What is needed:
Copy all lines below containing "express".

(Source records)
-.-.-
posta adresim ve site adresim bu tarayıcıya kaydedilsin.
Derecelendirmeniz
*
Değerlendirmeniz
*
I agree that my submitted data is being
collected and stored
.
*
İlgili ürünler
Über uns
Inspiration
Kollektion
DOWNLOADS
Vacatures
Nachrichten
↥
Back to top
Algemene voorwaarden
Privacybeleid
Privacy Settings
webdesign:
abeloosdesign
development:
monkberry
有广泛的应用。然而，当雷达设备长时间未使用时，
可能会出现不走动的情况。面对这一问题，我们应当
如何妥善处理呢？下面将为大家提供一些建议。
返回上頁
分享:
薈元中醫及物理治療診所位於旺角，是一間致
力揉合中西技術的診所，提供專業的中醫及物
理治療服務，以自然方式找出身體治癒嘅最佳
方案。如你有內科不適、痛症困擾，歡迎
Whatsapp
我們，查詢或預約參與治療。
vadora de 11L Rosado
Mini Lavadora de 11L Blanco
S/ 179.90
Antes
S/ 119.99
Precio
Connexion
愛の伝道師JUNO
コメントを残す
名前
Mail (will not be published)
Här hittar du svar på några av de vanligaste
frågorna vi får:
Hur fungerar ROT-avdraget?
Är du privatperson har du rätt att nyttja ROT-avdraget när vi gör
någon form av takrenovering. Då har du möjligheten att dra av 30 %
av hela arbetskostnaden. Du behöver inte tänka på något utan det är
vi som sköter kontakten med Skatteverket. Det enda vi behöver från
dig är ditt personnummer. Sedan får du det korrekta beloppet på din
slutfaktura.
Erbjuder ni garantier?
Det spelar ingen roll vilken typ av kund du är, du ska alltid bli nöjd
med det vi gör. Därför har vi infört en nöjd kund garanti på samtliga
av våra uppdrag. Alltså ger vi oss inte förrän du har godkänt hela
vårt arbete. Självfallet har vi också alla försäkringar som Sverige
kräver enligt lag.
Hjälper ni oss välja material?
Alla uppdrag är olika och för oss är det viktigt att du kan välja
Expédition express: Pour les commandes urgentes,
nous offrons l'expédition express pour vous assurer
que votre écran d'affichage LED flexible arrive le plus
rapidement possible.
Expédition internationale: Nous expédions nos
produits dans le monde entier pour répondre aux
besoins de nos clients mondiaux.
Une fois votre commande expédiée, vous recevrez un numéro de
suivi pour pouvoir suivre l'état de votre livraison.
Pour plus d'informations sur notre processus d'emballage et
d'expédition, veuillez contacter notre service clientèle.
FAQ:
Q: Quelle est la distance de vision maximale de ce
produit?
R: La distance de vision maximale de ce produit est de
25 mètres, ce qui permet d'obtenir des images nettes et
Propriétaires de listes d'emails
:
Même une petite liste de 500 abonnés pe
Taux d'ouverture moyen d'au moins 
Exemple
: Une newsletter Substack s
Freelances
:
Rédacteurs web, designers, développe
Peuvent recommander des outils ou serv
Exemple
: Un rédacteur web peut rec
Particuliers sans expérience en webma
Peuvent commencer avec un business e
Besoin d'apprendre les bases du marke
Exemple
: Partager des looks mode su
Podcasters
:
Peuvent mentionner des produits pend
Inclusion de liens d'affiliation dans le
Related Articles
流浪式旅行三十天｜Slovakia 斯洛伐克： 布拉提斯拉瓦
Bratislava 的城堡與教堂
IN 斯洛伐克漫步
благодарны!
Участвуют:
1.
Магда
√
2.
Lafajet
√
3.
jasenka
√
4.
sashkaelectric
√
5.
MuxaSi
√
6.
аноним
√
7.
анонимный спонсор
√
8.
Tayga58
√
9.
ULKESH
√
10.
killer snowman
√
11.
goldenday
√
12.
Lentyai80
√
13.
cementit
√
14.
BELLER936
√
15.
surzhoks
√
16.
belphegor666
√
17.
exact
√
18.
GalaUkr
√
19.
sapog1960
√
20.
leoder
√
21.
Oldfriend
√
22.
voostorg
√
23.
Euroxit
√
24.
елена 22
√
-.-.-
Reply:
Expédition express: Pour les commandes urgentes,
nous offrons l'expédition express pour vous assurer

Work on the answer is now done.